昏昏沉沉,从脑袋到外面的天色,又一点点揭开雾气,天光大亮。
钟情在病床上动了动手腕,半阖眼眸的年轻人在药效渐过后感觉脑袋清醒不少,绷带在腕骨处打着结,他解开了一半。
只有手腕受伤,看来考个研究生真是麻烦,还要考虑一下未来一段时间能不能拿笔。
“能不能别乱动?”江霄说。
钟情给他一个无辜的眼神。
在旁边坐着的男人于是放下了手里正在削的苹果,慢条斯理地开始帮钟情把绷带重新缠上,手指指节分明,绷带翻飞间触感温热。
从冷冰冰的棱角里露出来的柔软内里,让江霄这个人都不再扎人般锋利了。
“太有耐心了,”钟情说,手指不安分地在江霄的袖口上敲打,触感麻麻的,他笑道,“我第一次见到你的时候,一定不会想到有这么一天。”
江霄握住了他的手指,修长的指尖被并拢,他亲了亲。
钟情拿指尖蹭了蹭他的唇角,现在手是干净的,他就多蹭了下:“我还好好活着呢,活的。”
他强调道。
这句话说着有点好笑,但是江霄没有笑:“我差点以为你要死了。”
和钟情一直以来给他的感觉太像。
随时要离开。
钟情不会在这种问题面前不着调,他的手悄摸探进江霄的袖口,暖乎乎的感觉从手腕一直传到心里:“不会的。”

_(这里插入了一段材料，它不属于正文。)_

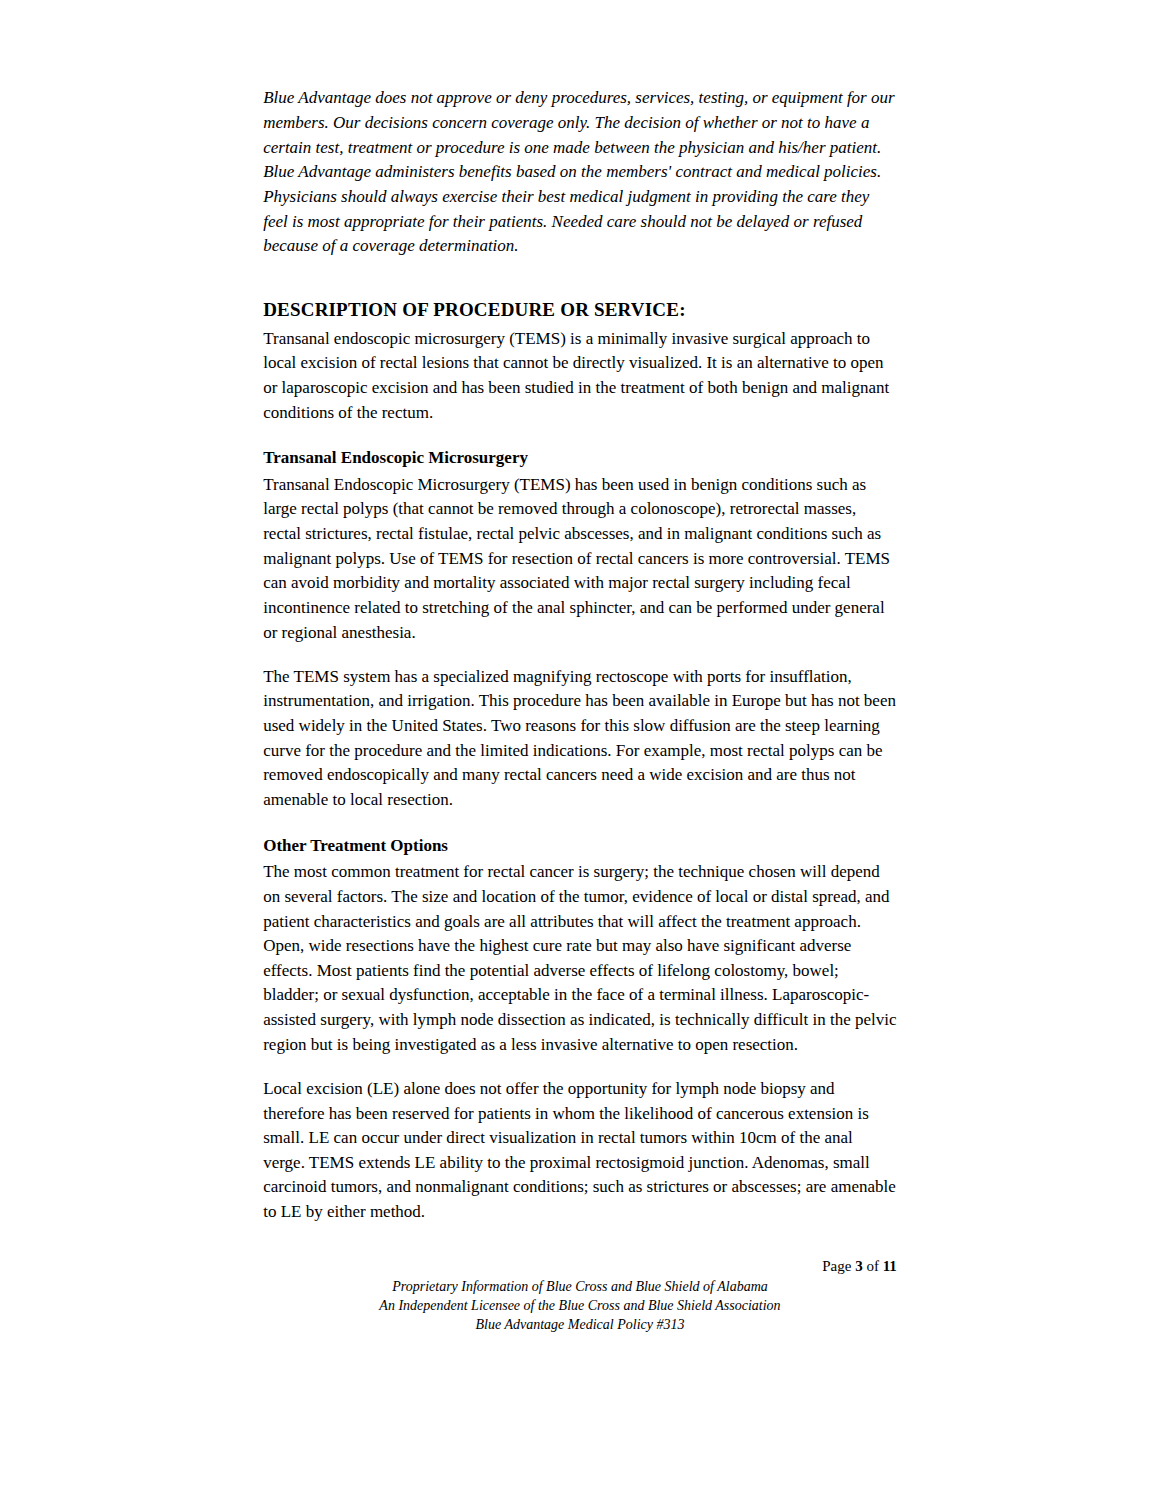Blue Advantage does not approve or deny procedures, services, testing, or equipment for our members. Our decisions concern coverage only. The decision of whether or not to have a certain test, treatment or procedure is one made between the physician and his/her patient. Blue Advantage administers benefits based on the members' contract and medical policies. Physicians should always exercise their best medical judgment in providing the care they feel is most appropriate for their patients. Needed care should not be delayed or refused because of a coverage determination.
DESCRIPTION OF PROCEDURE OR SERVICE:
Transanal endoscopic microsurgery (TEMS) is a minimally invasive surgical approach to local excision of rectal lesions that cannot be directly visualized. It is an alternative to open or laparoscopic excision and has been studied in the treatment of both benign and malignant conditions of the rectum.
Transanal Endoscopic Microsurgery
Transanal Endoscopic Microsurgery (TEMS) has been used in benign conditions such as large rectal polyps (that cannot be removed through a colonoscope), retrorectal masses, rectal strictures, rectal fistulae, rectal pelvic abscesses, and in malignant conditions such as malignant polyps. Use of TEMS for resection of rectal cancers is more controversial. TEMS can avoid morbidity and mortality associated with major rectal surgery including fecal incontinence related to stretching of the anal sphincter, and can be performed under general or regional anesthesia.
The TEMS system has a specialized magnifying rectoscope with ports for insufflation, instrumentation, and irrigation. This procedure has been available in Europe but has not been used widely in the United States. Two reasons for this slow diffusion are the steep learning curve for the procedure and the limited indications. For example, most rectal polyps can be removed endoscopically and many rectal cancers need a wide excision and are thus not amenable to local resection.
Other Treatment Options
The most common treatment for rectal cancer is surgery; the technique chosen will depend on several factors. The size and location of the tumor, evidence of local or distal spread, and patient characteristics and goals are all attributes that will affect the treatment approach. Open, wide resections have the highest cure rate but may also have significant adverse effects. Most patients find the potential adverse effects of lifelong colostomy, bowel; bladder; or sexual dysfunction, acceptable in the face of a terminal illness. Laparoscopic-assisted surgery, with lymph node dissection as indicated, is technically difficult in the pelvic region but is being investigated as a less invasive alternative to open resection.
Local excision (LE) alone does not offer the opportunity for lymph node biopsy and therefore has been reserved for patients in whom the likelihood of cancerous extension is small. LE can occur under direct visualization in rectal tumors within 10cm of the anal verge. TEMS extends LE ability to the proximal rectosigmoid junction. Adenomas, small carcinoid tumors, and nonmalignant conditions; such as strictures or abscesses; are amenable to LE by either method.
Page 3 of 11
Proprietary Information of Blue Cross and Blue Shield of Alabama
An Independent Licensee of the Blue Cross and Blue Shield Association
Blue Advantage Medical Policy #313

他一觉睡得太久,被关上的医院窗户上冷霜融化后又要凝结,是下午了,临海的医院里有种湿润的味道。
江霄把他的手抽出来,手心交握着,不小心碰上的眼镜框是冰凉的,掌心的温度却在渐渐渡暖。
曾经江霄以为他永远不会把谁真的划进心里,再浓烈动荡的感情都与他无关,现在他改变主意。